There are special rules that apply to school and college staff. These rules are set out in the Redundancy Payments Modification Order. The effect of the order is to deem subsequent employment with a body named in it as continuing employment. Therefore, where an employee receives an offer of new employment from a Modification Order body there is no dismissal and no entitlement to redundancy pay unless:

  • the offer of new employment with the Modification Order body is made after the old employment is terminated, or
  • the new employment is due to start more than four weeks after the old employment is terminated.

Where the four-week rule has been triggered

If you have received an offer of suitable alternative employment before your old job terminates, and the new job is due to start within four weeks of the old one ending, you may negotiate either a new start date which begins more than four weeks after the termination of your old job or an earlier termination date. From a practical point of view, it would be sensible, where possible, to seek to negotiate an early termination date that coincides with a period of school closure (e.g. 1 August or 24 December).

Furthermore, you are entitled to a four-week trial period (not to be confused with the four-week rule) to assess the suitability of a new job, where it differs wholly or partly from your previous employment, without losing your entitlement to redundancy pay.

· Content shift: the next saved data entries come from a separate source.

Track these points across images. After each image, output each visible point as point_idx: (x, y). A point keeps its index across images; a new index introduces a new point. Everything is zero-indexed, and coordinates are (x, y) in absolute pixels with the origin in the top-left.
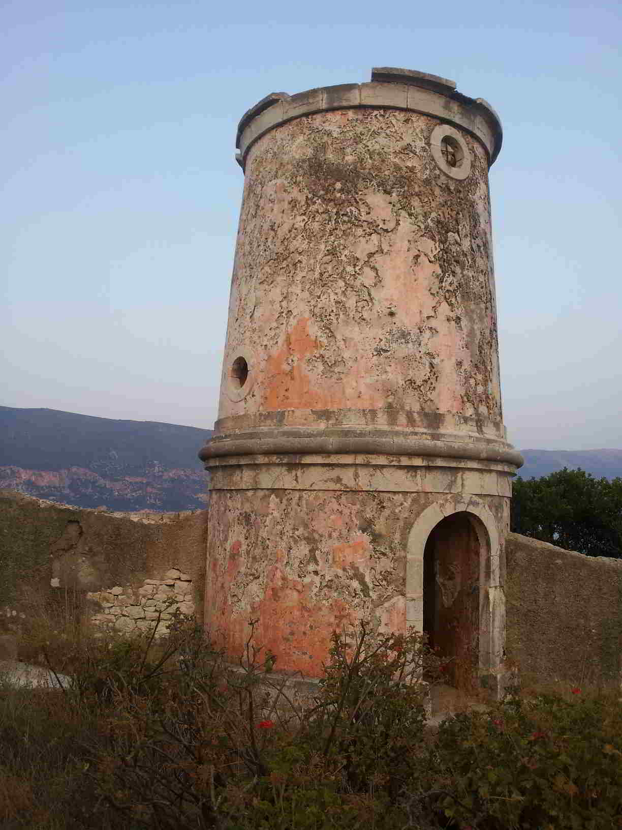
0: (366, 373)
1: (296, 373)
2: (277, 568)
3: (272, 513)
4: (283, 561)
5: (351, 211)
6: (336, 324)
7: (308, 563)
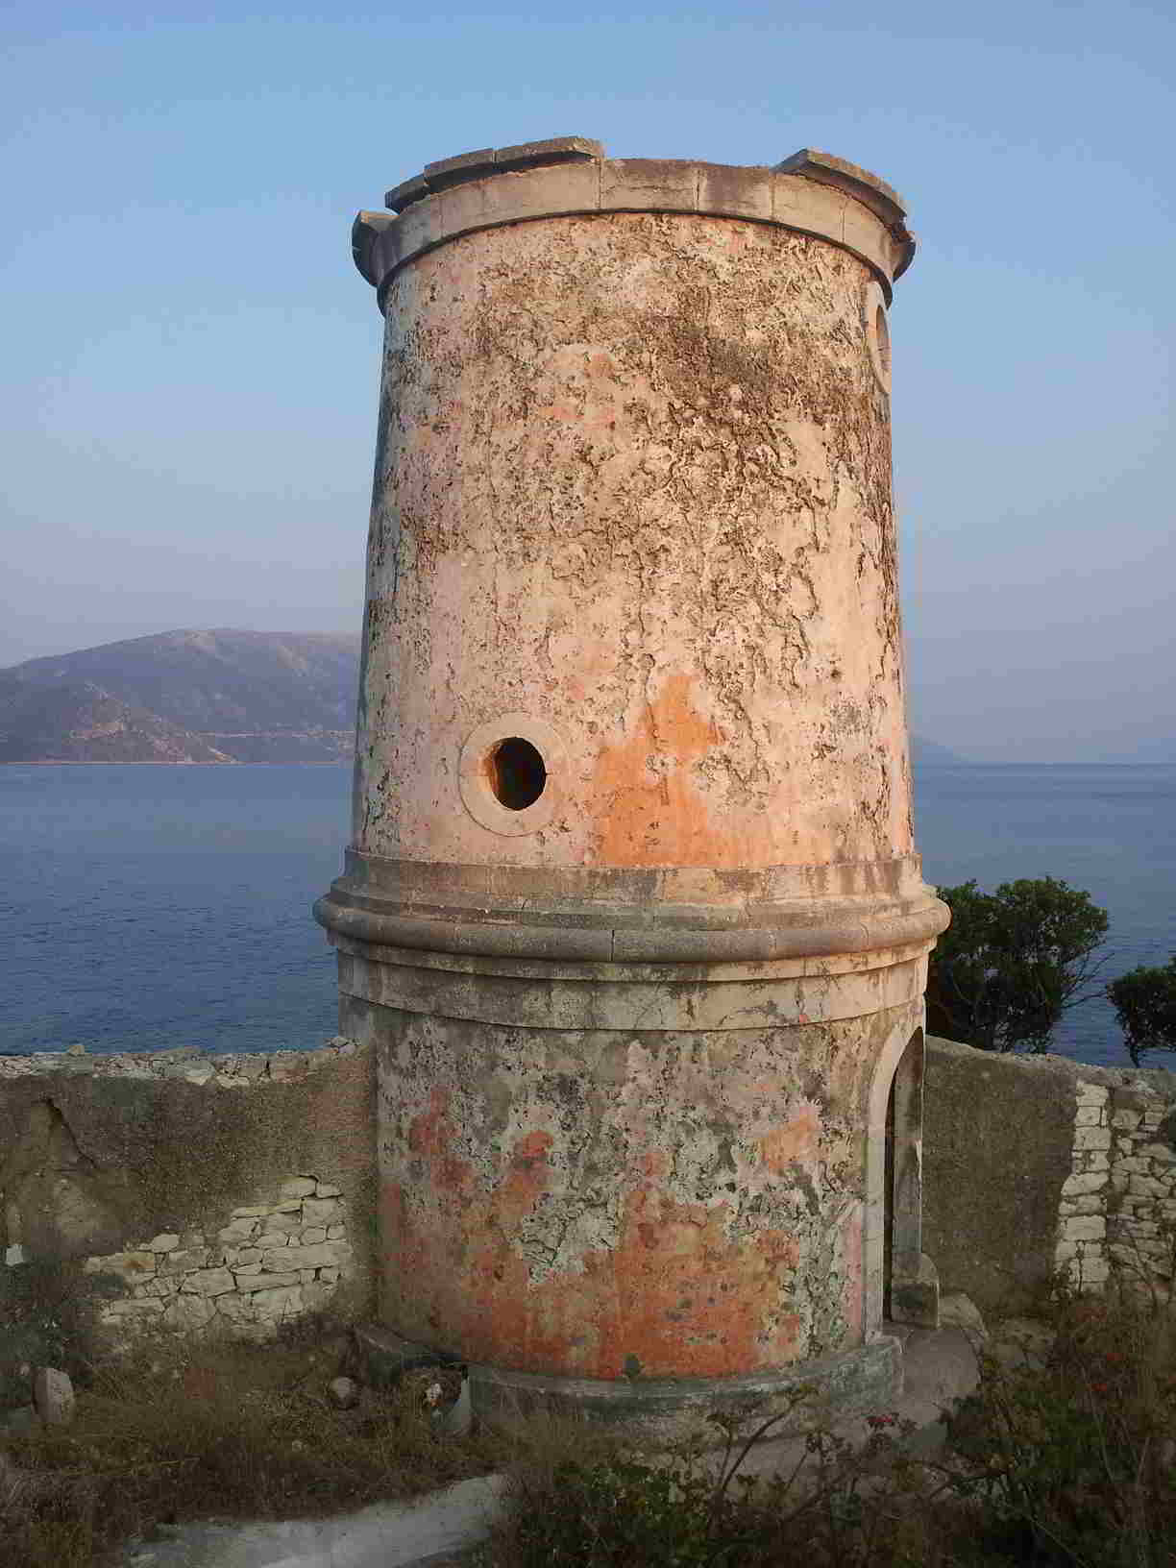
0: (804, 793)
1: (672, 789)
2: (649, 1186)
3: (635, 1079)
4: (663, 1172)
5: (765, 455)
6: (749, 693)
7: (717, 1168)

Where job is unsuitable after a trial period

If you believe your new job to be ‘unsuitable’ you may give your employer notice to terminate your contract during the trial period. If your employer agrees that the new job is unsuitable, you will be treated as having been dismissed on the date on which your employment under the previous contract ended. The reason for dismissal is then treated as the reason for which you were originally dismissed (i.e. redundancy) and your right to a redundancy payment will be preserved. Entitlement to redundancy pay will be lost only if the new job is suitable and you act unreasonably in refusing it.

From a practical point of view it may be sensible if you wish to undergo a trial period to inform your employer in writing about any doubts you have as to the suitability of the new job. This may avoid any conflict later on as to the reasonableness or otherwise of your refusal to continue in employment under the new contract.

Reasonable grounds for refusing suitable alternative employment

It will depend on the particular facts in each case, but matters which the courts have said may give rise to a reasonable refusal include a perceived loss of status; a longer travelling time to work; different skill requirements; and apparently reasonable hours which prevent you from meeting childcare obligations.

What if I want the new job on offer, but am unsure about its suitability?

As indicated above, you are entitled to a four-week trial period to assess the job’s suitability, but only if the terms and conditions of your new contract of employment differ from the previous contract.

The trial period will normally end four weeks after employment under the new contract begins, unless a longer trial has been agreed. In this context, four weeks means four consecutive calendar weeks.

Can I extend my trial period?

An agreement to extend the trial period can be negotiated, but it must:

  • be made between you and your employer before you start work under the new contract
  •  be in writing
  • specify the date on which the trial period ends, and
  • specify the terms and conditions of employment which will apply to you after the end of the trial period.